Кто-то говорит, а кто — не видно; сидит тот прямо против окошка, чернела только против солнца голова, трясется борода. И говорит этот тихо, печально, словно осенняя муха жужжит:

— И стоят они, бедные наши кузнецы, на правеже, смотреть — так, право, сама слеза бьет. Ровно в аду!

— Нет, ты слушай, — опять вырвался голос монаха. — Столы-то как умно прилажены. Я пришел к подьячему, к Федьке, к Лызлову, спрашиваю: «Так и так… Сколько платить?» — «А платить, говорит, по твоему уму. А допрежь всего садись!» Я сел, у меня против живота из-под стола ящик, и слышу — толкает, толкает. Это у него, Федьки-то, ящик под столом насквозь продернут, это он, собака, толкает — клади-де деньги! Я сунул, смотрю — ящика нет, ушел на тую сторону. Федька вытянул, глянул. «Ма-ало!» И опять меня той ящик толканул… Чуть я с лавки не слетел. Вот чего делают, ха-ха-ха! Ей-бо! Народ-то для подьячих — ну как малина на кусте. Сорви — да в рот, да иди с миром. Ей-бо!
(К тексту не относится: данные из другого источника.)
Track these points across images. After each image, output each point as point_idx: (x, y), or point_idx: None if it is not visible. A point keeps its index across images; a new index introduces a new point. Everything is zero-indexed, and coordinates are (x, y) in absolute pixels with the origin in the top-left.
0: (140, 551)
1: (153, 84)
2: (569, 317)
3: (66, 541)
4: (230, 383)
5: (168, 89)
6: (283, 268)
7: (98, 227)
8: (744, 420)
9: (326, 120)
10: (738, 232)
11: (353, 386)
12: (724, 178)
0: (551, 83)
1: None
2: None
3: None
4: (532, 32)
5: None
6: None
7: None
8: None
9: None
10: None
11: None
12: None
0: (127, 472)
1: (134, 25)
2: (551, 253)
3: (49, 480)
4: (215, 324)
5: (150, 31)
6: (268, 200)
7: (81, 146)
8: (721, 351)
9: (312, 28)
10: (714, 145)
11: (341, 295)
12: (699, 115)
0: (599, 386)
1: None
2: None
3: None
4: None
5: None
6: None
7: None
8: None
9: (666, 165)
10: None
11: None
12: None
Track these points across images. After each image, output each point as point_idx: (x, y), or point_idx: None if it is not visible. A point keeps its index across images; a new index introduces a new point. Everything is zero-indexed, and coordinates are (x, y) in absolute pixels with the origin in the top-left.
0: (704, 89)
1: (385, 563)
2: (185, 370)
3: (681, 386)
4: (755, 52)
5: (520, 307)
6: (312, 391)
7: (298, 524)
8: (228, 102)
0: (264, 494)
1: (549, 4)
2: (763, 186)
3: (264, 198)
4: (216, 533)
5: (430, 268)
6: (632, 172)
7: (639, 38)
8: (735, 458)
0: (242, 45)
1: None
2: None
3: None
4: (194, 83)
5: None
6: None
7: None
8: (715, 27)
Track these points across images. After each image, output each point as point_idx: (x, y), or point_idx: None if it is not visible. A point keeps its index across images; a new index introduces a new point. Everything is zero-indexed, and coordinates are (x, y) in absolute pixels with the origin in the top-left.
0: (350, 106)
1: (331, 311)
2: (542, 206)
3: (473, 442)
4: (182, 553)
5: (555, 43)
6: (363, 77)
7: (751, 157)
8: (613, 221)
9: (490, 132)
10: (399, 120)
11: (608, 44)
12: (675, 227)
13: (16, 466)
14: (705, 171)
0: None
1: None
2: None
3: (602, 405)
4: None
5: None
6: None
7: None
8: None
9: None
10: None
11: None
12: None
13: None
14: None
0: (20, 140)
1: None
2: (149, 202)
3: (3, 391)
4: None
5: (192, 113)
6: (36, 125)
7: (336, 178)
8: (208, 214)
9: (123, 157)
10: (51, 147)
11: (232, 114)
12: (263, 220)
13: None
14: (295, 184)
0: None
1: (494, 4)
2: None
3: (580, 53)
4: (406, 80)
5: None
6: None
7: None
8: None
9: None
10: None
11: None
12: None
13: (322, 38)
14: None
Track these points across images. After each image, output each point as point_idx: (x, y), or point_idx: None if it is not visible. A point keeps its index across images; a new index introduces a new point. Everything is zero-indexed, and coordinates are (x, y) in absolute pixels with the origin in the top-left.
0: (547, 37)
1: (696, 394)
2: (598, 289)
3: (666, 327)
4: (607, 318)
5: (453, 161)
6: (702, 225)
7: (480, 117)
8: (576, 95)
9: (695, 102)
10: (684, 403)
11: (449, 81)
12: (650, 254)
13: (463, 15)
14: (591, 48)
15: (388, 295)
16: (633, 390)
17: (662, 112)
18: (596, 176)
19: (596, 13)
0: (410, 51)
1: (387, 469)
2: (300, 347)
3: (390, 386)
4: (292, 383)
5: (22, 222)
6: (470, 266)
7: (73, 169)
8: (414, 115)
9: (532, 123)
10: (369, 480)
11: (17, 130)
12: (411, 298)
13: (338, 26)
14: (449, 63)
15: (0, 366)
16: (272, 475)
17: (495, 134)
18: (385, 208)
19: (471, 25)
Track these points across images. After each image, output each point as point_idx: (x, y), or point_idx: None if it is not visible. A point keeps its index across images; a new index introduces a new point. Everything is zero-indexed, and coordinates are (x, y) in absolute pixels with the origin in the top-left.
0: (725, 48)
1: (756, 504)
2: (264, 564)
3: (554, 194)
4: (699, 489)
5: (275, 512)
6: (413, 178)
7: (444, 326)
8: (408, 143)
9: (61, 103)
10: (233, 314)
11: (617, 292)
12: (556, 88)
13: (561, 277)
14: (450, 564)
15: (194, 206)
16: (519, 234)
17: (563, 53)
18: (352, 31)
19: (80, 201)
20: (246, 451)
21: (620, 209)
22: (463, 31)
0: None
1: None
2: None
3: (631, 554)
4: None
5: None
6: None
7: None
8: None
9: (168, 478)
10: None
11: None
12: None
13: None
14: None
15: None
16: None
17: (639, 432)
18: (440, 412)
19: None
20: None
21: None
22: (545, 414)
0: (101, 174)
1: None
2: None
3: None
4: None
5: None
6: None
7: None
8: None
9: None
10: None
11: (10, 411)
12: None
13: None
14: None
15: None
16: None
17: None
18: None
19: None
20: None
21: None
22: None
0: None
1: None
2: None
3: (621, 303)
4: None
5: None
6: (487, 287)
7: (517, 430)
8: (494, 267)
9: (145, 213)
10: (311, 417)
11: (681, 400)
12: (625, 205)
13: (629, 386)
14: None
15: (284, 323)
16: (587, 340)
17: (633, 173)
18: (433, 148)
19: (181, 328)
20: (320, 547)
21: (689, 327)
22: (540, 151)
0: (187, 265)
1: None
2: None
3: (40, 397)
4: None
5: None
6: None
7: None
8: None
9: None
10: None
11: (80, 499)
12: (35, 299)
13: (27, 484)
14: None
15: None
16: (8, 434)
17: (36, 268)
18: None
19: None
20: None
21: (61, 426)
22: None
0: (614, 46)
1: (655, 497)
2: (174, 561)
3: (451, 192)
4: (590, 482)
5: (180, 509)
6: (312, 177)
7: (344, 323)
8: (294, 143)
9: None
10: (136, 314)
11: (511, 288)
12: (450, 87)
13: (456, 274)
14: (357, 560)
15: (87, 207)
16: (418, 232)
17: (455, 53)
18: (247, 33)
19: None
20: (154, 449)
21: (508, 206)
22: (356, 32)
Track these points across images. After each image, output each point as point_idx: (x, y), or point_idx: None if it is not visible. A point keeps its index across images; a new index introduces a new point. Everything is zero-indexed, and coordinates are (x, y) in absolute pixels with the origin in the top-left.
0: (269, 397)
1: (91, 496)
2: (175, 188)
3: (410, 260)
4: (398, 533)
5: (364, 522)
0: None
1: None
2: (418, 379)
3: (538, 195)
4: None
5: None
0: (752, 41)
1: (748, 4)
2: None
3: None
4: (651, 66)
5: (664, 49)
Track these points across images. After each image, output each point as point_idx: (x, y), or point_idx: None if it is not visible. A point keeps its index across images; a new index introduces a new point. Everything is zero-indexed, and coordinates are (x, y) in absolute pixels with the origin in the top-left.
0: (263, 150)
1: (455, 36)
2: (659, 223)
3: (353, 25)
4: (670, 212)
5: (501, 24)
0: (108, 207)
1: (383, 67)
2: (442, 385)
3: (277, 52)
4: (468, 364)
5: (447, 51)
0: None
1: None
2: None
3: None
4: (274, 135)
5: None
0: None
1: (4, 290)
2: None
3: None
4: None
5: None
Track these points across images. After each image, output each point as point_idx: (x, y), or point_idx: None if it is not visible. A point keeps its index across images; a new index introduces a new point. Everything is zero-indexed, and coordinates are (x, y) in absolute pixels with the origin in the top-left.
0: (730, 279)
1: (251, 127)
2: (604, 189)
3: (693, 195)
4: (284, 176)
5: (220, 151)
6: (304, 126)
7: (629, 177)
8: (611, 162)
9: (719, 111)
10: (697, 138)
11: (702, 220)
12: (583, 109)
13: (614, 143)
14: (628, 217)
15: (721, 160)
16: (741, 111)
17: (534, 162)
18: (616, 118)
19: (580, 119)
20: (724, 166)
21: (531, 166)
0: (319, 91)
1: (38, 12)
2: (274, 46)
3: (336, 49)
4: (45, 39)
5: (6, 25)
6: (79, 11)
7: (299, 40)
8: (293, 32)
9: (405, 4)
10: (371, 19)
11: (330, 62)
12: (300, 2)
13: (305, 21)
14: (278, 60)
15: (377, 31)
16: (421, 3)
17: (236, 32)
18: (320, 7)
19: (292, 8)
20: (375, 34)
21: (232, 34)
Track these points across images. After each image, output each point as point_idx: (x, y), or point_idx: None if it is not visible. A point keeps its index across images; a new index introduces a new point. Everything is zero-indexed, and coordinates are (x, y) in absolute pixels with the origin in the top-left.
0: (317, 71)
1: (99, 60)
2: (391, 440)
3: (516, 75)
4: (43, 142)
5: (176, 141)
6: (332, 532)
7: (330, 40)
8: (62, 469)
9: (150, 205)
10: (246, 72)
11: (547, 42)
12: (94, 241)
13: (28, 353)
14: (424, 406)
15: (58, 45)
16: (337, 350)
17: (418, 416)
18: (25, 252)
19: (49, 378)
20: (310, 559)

— Назар! Назар, все он! — слышится из-за прилавка. — Все он, Чистый!

— Кровопийцы! Грабители!

Хмель бушует в кабаке, горячит, разжигает разум, жмет пудовые кулаки, рвется в криках из-под густых бород, все выкладывается начистоту. Вот только силы нету.

Государев истец Федька Можаев сидит тут же, в сторонке, пришипился над ковшом, еле его видно. Толстый нос над красными губами свис морковкой, серые глазки мышатами шнырят исподлобья, уши вертятся, ловят крики.

Федька Можаев боится. В Земской избе, как его посылали, велели накрепко проведать, где корень разговоров, что как колокол гудят по Москве.

А дьяк Гусенков, понюхав табачку и отряхивая его с однорядки, сказал:

— А не проведаешь — ано быть тебе у царя Константина да у матери Елены.

Известно — в Константино-Еленинской башне Кремля пытка, и помнит об этом Федюшка, забыть то не может, а понять, откуда идет смута, тоже не может.

«Беда, и только. Пойду дальше!» — думает Федюшка.

Встал, перекрестился, заплатил копейку за ковш, вышел из кабака — голова кружится, а ему вслед, слышно, хохочут: знают, черти, кто ушел! А солнце уж над Серпуховскими воротами, скоро вечер, а он ничего не вызнал! Ой, беда! Как в приказ ворочаться?